= Required tasks =
(A) From the Zenodo passage, list every distinct keyword parameter passed to portals.ZenodoControl in its code samples.
(B) According to the Zenodo passage, what kind of access must the API token have in order to publish to a repository?
(C) Carry on the Zenodo passage from its final sentence.

Some examples of the search queries are:
"open science"
title:"open science"
+description:"frictionless" +title:"Bionomia"
+publication_date:[2022-10-01 TO 2022-11-01] +title:"frictionless"
We can search for different terms such as "open science" and also use '+' to specify mandatory. If "+" is not specified, it will be optional and will apply 'OR' logic to the search. We can also use field search. All the search queries supported by Zenodo Rest API can be used.
If we want to read the list of repositories which has term "+frictionlessdata +science" then we write search query as follows:
from pprint import pprint
from frictionless import portals, Catalog
control = portals.ZenodoControl(search='+frictionlessdata +science')
catalog = Catalog(control=control)
print("Total Packages", len(catalog.packages))
Total Packages 1
There is only one repository having terms '+frictionlessdata +science', so it returned only one repository.
We can also read repositories in defined order using 'sort' param. Here we are trying to read the repos with 'creators.name:"FD Tester"' in recently updated order, for example:
from pprint import pprint
from frictionless import portals, Catalog
catalog = Catalog(
control=portals.ZenodoControl(
search='creators.name:"FD Tester"',
sort="mostrecent",
page=1,
size=1,
),
)
catalog.infer()
[{'name': 'test-repo-resources-with-http-data-csv',
'title': 'Test Write File - Remote',
'resources': [{'name': 'first-http-resource',
'path': 'https://raw.githubusercontent.com/fdtester/test-repo-with-datapackage-yaml/master/data/capitals.csv',
'schema': {'fields': [{'name': 'id', 'type': 'integer'},
{'name': 'cid', 'type': 'string'},
{'name': 'name', 'type': 'string'}]}}]}]
To write data to the repository, we use Package.publish
function as follows:
from pprint import pprint
from frictionless import portals, Package
control = portals.ZenodoControl(
metafn="data/zenodo/meta.json",
apikey=apikey
)
package = Package("484/package-to-write/datapackage.json")
deposition_id = package.publish(control=control)
print(deposition_id)
1123500
To publish the data, we need to provide metadata for the Zenodo repo which we are sending using "meta.json". In order to be able to publish/write to respository, we need to have the api token with 'repository write' access. If the package is successfully published, the deposition_id will be returned as shown in the example above.
For testing, we can pass sandbox url using base_url param
from pprint import pprint
from frictionless import portals, Package
control = portals.ZenodoControl(
metafn="data/zenodo/meta.json",
apikey=apikey_sandbox,
base_url="https://sandbox.zenodo.org/api/"
)
package = Package("484/package-to-write/datapackage.json")
deposition_id = package.publish(control=control)
If the metadata file is not provided, then the api will read available data from the package file. Metadata will be generated using title, contributors and description from Package descriptor.

= Data shown =
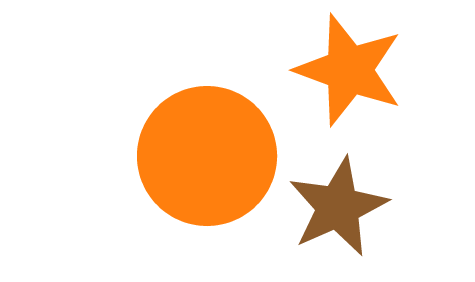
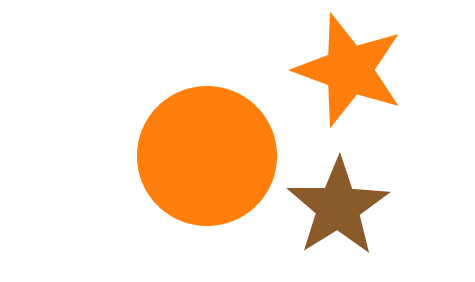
brown star: rotated 8 degrees counterclockwise
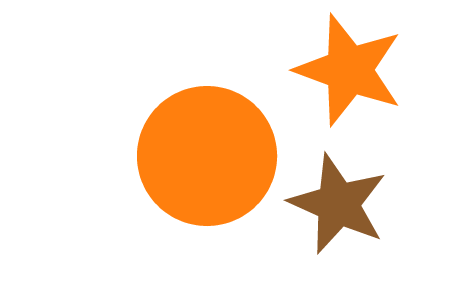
brown star: moved 3 px up; rotated 16 degrees counterclockwise
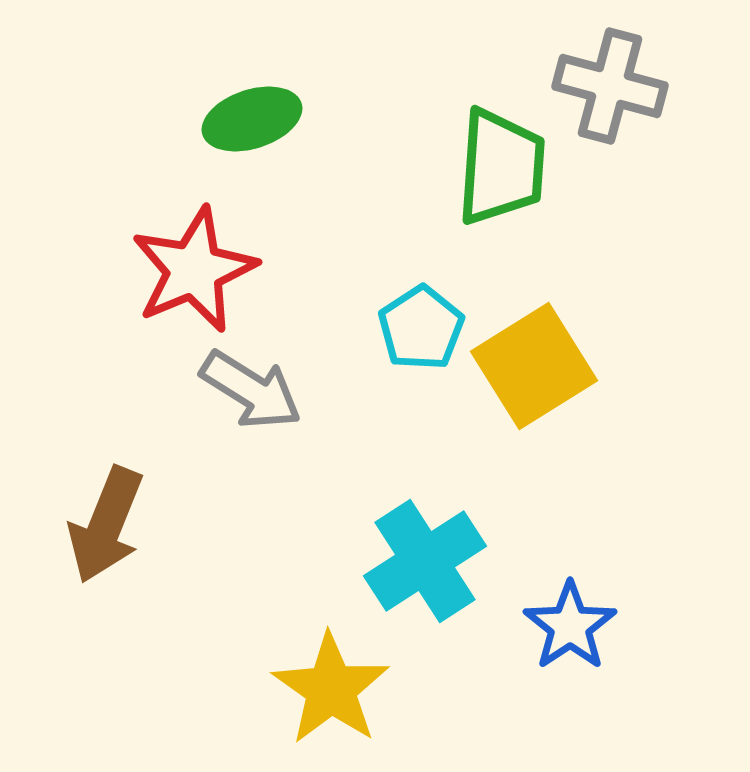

= Responses per task =
(A) search, sort, page, size, metafn, apikey, base_url

(B) The token needs 'repository write' access.

(C)
from pprint import pprint
from frictionless import portals, Package
control = portals.ZenodoControl(
apikey=apikey_sandbox,
base_url="https://sandbox.zenodo.org/api/"
)
package = Package("484/package-to-write/datapackage.json")
deposition_id = package.publish(control=control)
We can control the behavior of all the above three functions using various params.
For example, to read only 'csv' files in package we use the following code:
from pprint import pprint
from frictionless import portals, Package
control = portals.ZenodoControl(formats=["csv"], record="7078725", apikey=apikey)
package = Package(control=control)
print(package)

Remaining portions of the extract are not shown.